Record Demand for School Places But There's No National Roll Call - Hayes

Fine Gael

FG propose setting up primary school pupil database

Fine Gael Education Spokesman, Brian Hayes TD, has today (Friday) proposed setting up a central database for all primary school children that would be identical to the one used in second level and enable the Department of Education to monitor the progress of children through school, track attendance levels and plan for future enrolment needs.

The Central Statistics Office (CSO) predict that if immigration trends continue, there will be a demand for 10,000 additional primary school places each year over the next 4-5 years, but the Department is still operating in an archaic fashion with no centralised method of tracking pupils in the system.

"It is frankly not good enough that, in 2008, the Department of Education has no means of monitoring children's progress through primary school and cannot even provide the most basic information about class size until the end of each school year.

"As it stands primary schools are still tracking attendance with old-fashioned roll books with this information only stored locally in each school.

"The National Education Welfare Board (NEWB) monitors attendance levels independently and they estimate that there is a major problem with 47,000 primary school pupils missing more than 20 days a year. Every primary school student misses on average of 10 days in the school year. However, in the most disadvantaged urban areas, the average absence is 17 days per student. The NEWB is under-resourced and under-funded so a centralised database would assist them in tackling truancy.
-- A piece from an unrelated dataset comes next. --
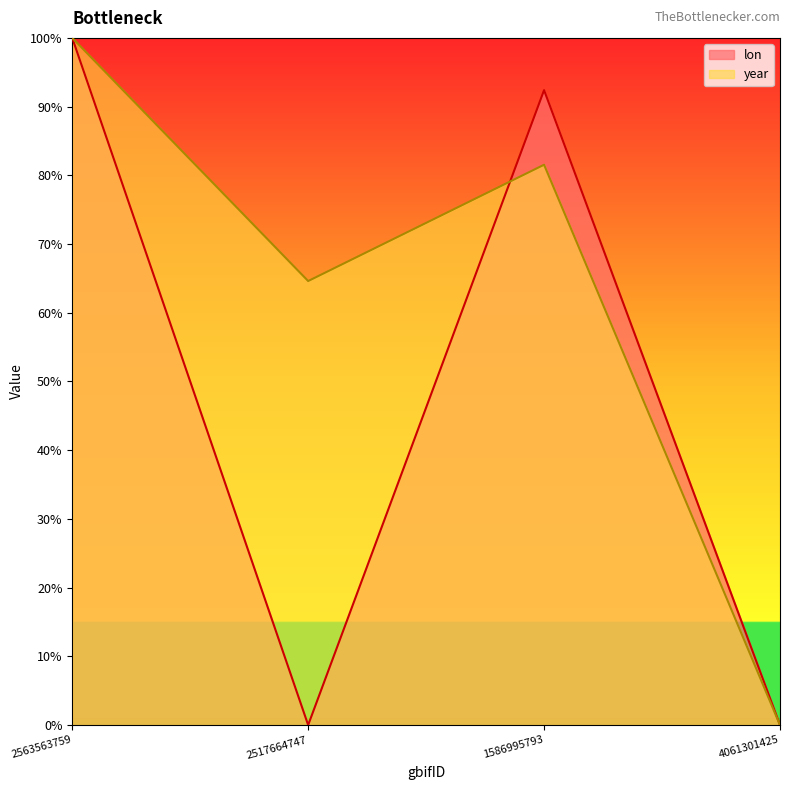

How many intersections are there between lon and year?

1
"Fine Gael wants to see a centralised primary pupil database established immediately that would track each and every child in primary school. A similar system has been in existence at second level for a number of years and with improvements in IT, this should be quite easy to put in place at primary level.

"The benefits of such a database would be wide-ranging and include:

  • Track attendance nationwide, thereby easing pressure on the National Educational Welfare Board (NEWB) and dealing with truancy more effectively
  • The database could be developed as a useful resource to monitor issues affecting health and social and family affairs - speech and language services, poverty issues, special needs etc.
  • Allow for identification of areas where services and/or funding should be targeted for students who need it most
  • Track the movement of children between schools
  • Identify planning needs and building priorities for the Department
  • Help to address the problem of early school leaving amongst Traveller children and other categories of students most at risk."